_Kutipan Sumber_.

Seiring waktu, jelang pelantikan Prabowo pada 20 Oktober mendatang, hubungan Gerindra dan PDIP kian cair. Prabowo mencoba mengambil hati Megawati, salah satunya ia disebut menginisiasi pencabutan Ketetapan MPRS Nomor XXXIII/1967 tentang Pencabutan Kekuasaan Pemerintahan Negara dari Presiden Sukarno. Ini adalah harapan Mega sejak lama karena ia ingin membersihkan nama sang ayah dari tudingan bersekutu dengan PKI.
Maka, pada 9 September, dengan wajah semringah, Megawati bersama dua saudara lelakinya, Guruh dan Guntur Soekarnoputra; putra sulungnya, Prananda Prabowo; dan Sekjen PDIP Hasto Kristiyanto bertandang ke Gedung MPR/DPR untuk mengambil salinan Ketetapan MPR yang menegaskan bahwa Bung Karno adalah pahlawan nasional yang bersih dari cacat hukum, tak terbukti tak setia terhadap NKRI, dan tak terbukti bersekutu dengan PKI.
Untuk memuluskan pencabutan Tap MPRS Nomor XXXIII/1967 tentang Pencabutan Kekuasaan Pemerintahan Negara dari Presiden Sukarno, pimpinan MPR yang juga Sekjen Gerindra, Ahmad Muzani, disebut diminta Prabowo membantu. Momen inilah yang menjadi pintu masuk membaiknya hubungan Megawati dan Prabowo.

_Informasi Tersedia_.
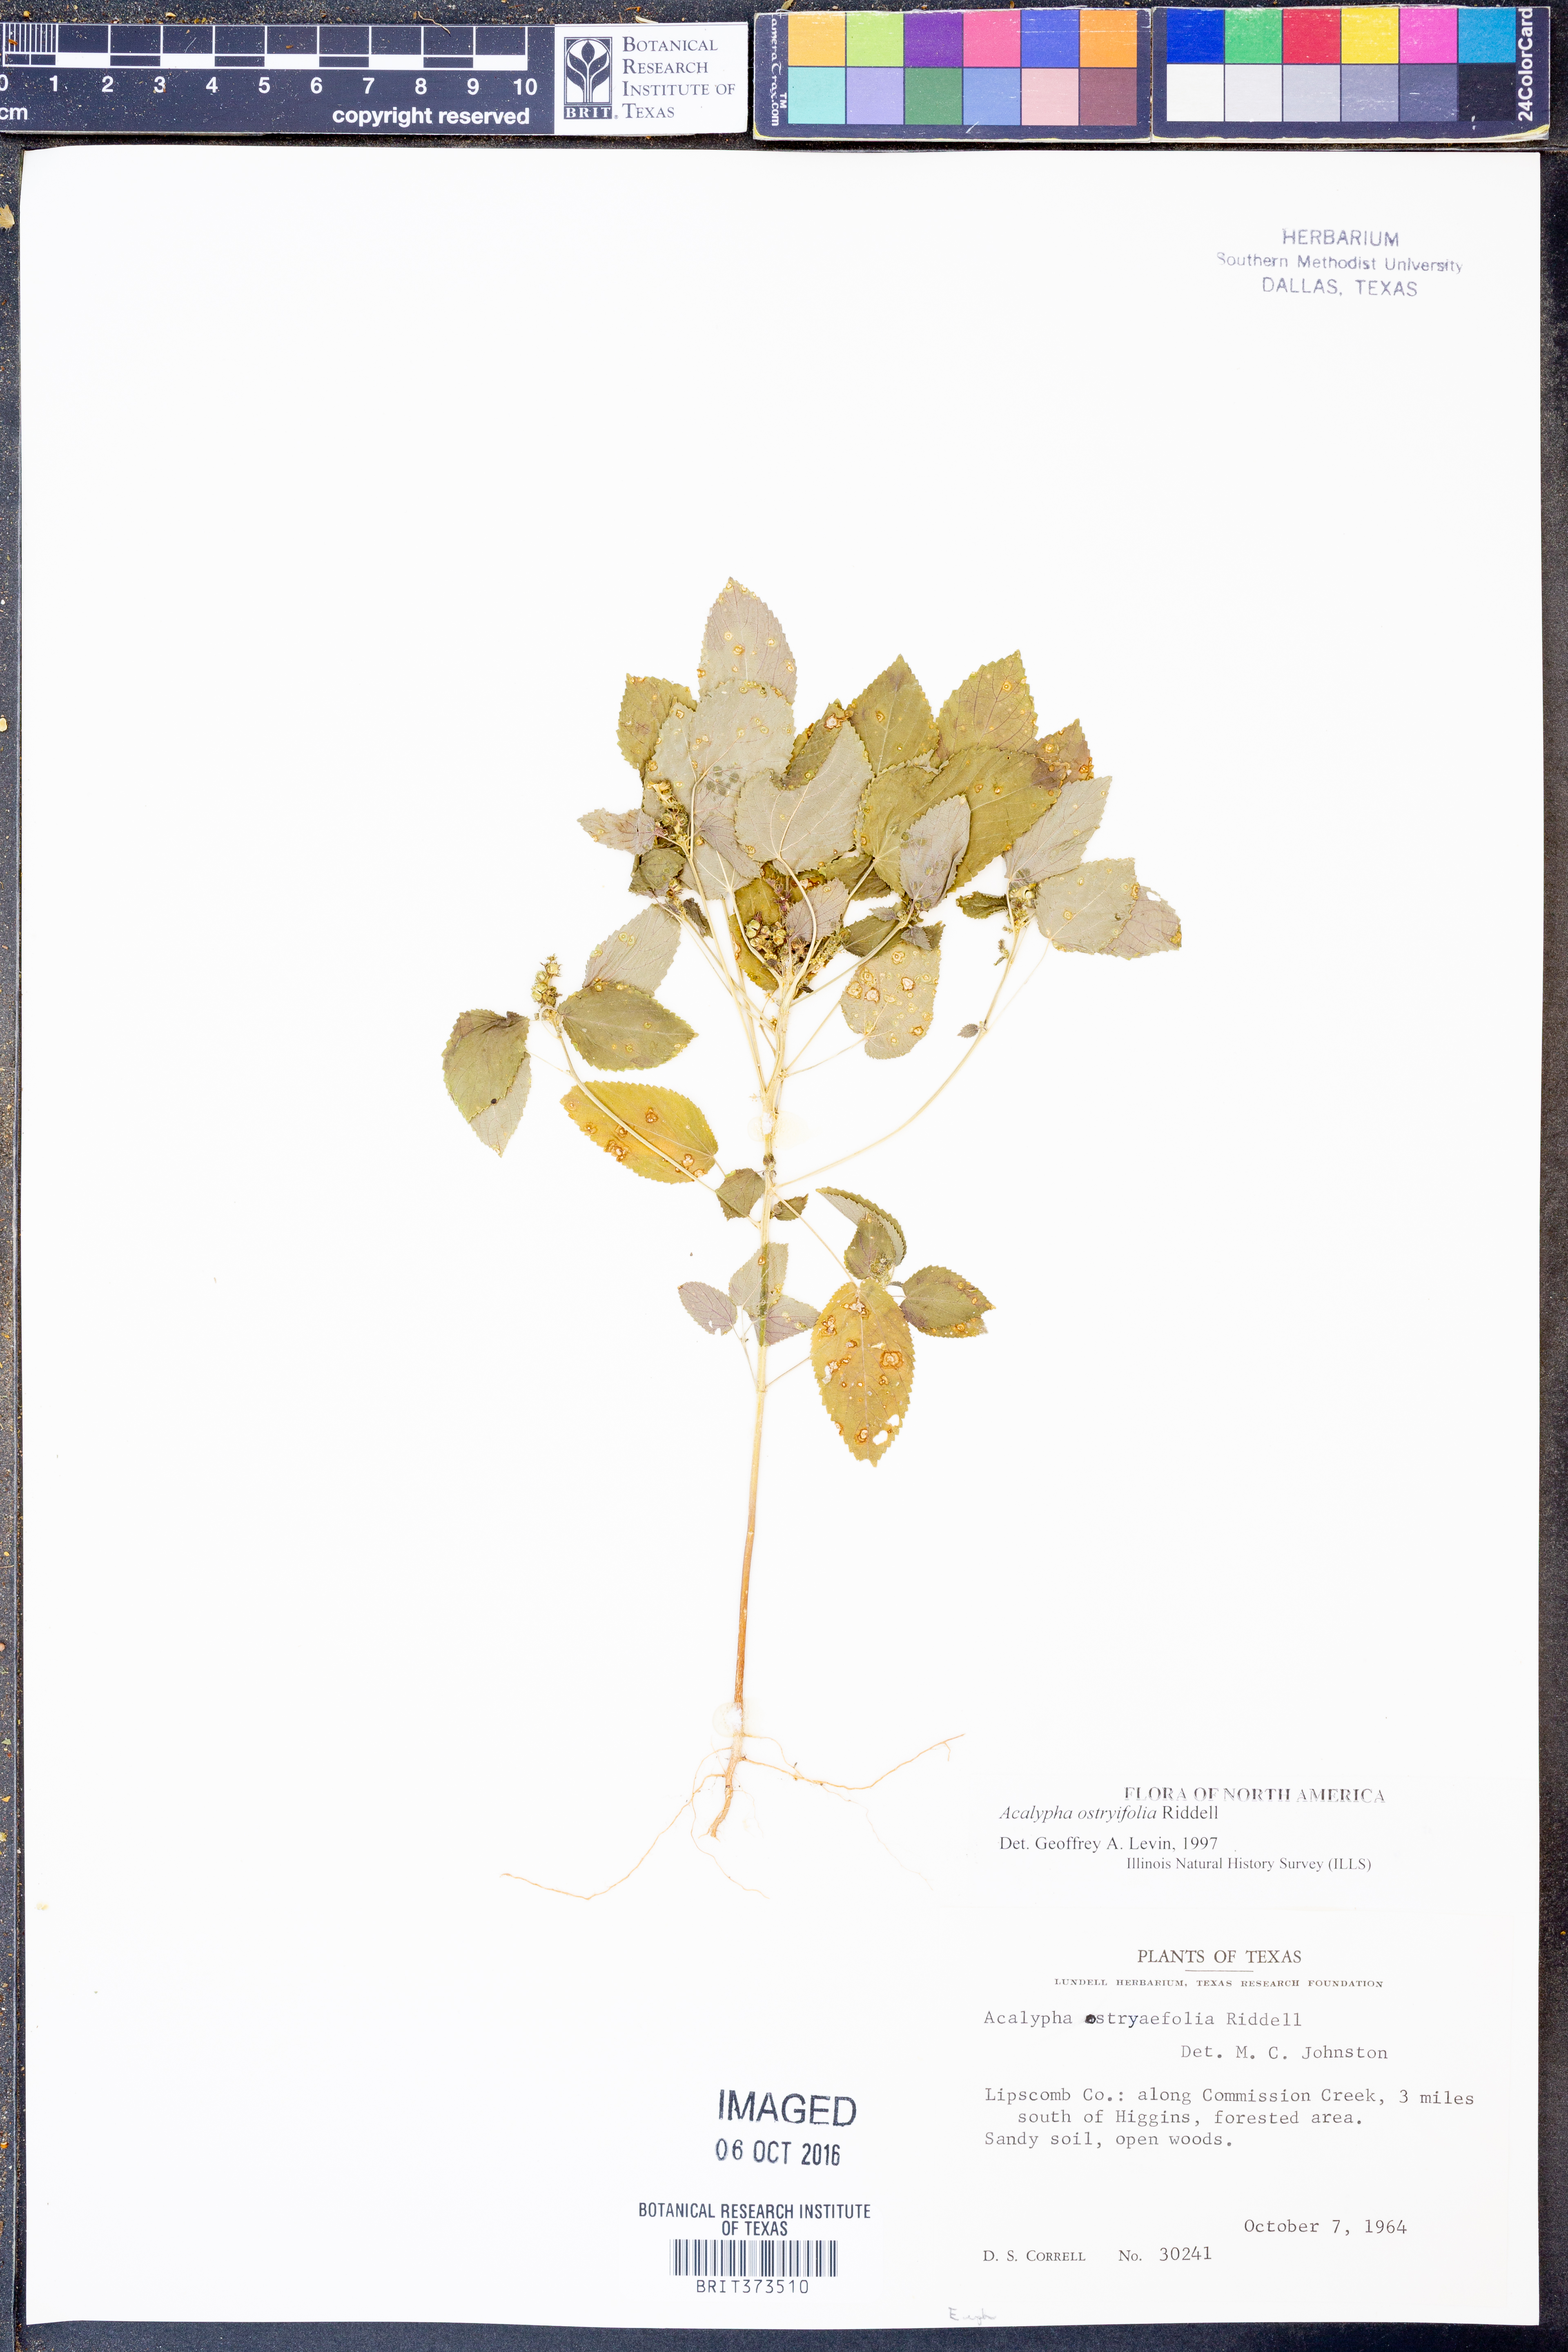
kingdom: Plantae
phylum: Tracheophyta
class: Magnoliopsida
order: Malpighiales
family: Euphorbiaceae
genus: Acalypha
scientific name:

_Uraian Tugas_.
Jawablah pertanyaan berikut sesuai kutipan sumber.
1. Pada tanggal berapa pelantikan Prabowo dijadwalkan?
2. Ke gedung mana Megawati dan rombongannya bertandang pada 9 September?
3. Siapa yang disebut diminta Prabowo membantu memuluskan pencabutan Tap MPRS Nomor XXXIII/1967?
Item di atas merupakan bahan tersendiri yang tidak berkaitan dengan kutipan sumber.

_Jawaban Tugas_.
1. 20 Oktober.
2. Gedung MPR/DPR.
3. Ahmad Muzani, pimpinan MPR yang juga Sekjen Gerindra.